The PGSYS-Exchange Project succeeded in defining and implementing an optimized bioprocessing strategy for the production and downstreaming of pectin-degrading enzymes by utilization of a non-genetically modified strain of Aspergillus sojae. The application of the natural enzyme complex within the food and beverages industry was tailored to specific needs e.g. in juice production, wine manufacturing, and hard-to-cook bean processing.

The microbial production of the PEDC is carried out utilizing the so-called PG-system platform (PGSYS) that includes the utilization of agricultural by-products in solid-state fermentation systems or the utilization of submerged fermentation media –containing suspended substrate particles. The later was designed so as to generate pelleted mycelia that, in turn, provided a low-viscosity system and required a low power input during operation.

The Project has succeeded a) to generate PEDC-producing, non-GMO microbial strains derived from the parental A. sojae, b) to establish solid-state and submerged fermentation routines, c) to provide a general downstream processing route for the recovery of the enzyme complex, and d) to characterize the crude enzyme mixture in relation to the potential final applications.

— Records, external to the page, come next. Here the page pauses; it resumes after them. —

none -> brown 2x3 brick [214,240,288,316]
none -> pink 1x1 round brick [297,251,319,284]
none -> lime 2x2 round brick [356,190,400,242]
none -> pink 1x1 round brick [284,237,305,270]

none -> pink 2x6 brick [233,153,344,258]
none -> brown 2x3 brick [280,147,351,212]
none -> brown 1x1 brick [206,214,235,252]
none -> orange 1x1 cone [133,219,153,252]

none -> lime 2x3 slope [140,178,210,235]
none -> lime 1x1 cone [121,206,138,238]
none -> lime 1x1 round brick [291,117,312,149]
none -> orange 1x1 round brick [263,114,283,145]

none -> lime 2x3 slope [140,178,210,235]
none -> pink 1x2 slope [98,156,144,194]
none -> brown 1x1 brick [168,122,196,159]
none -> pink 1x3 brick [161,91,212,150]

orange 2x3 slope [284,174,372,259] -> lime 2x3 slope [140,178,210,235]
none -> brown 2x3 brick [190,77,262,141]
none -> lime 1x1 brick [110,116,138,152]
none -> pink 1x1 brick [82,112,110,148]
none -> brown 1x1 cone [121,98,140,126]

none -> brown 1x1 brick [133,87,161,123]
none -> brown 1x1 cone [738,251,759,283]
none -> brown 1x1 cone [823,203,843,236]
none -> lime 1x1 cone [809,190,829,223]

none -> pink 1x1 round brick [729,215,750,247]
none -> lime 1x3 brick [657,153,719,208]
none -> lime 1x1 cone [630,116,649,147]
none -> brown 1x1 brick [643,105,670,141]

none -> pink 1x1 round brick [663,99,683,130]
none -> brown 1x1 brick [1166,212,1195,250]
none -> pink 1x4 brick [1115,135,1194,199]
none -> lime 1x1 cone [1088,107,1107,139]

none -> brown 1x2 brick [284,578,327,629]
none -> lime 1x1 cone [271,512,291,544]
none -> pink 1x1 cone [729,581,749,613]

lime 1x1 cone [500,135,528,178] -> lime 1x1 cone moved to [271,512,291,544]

A. sojae can be considered a novel and safe source of food grade enzymes with unique properties. The utilization of both submerged fermentation (SmF) and solid-substrate fermentation (SSF) approaches has provided a flexible biosynthesis platform that yields concentrates with distinct functional properties. This implied the utilization of novel fungal strains not previously exploited to this end. The work delivered by the PGSYS Consortium has demonstrated high enzyme productivities and the ability to control the culture morphology, which is vitally important for large-scale (submerged) fermentations.

All-in-all PGSYS allowed at debottlenecking of various biology-associated and engineering-related aspects that may hamper an efficient and cost-effective industrial platform for the production of food enzymes.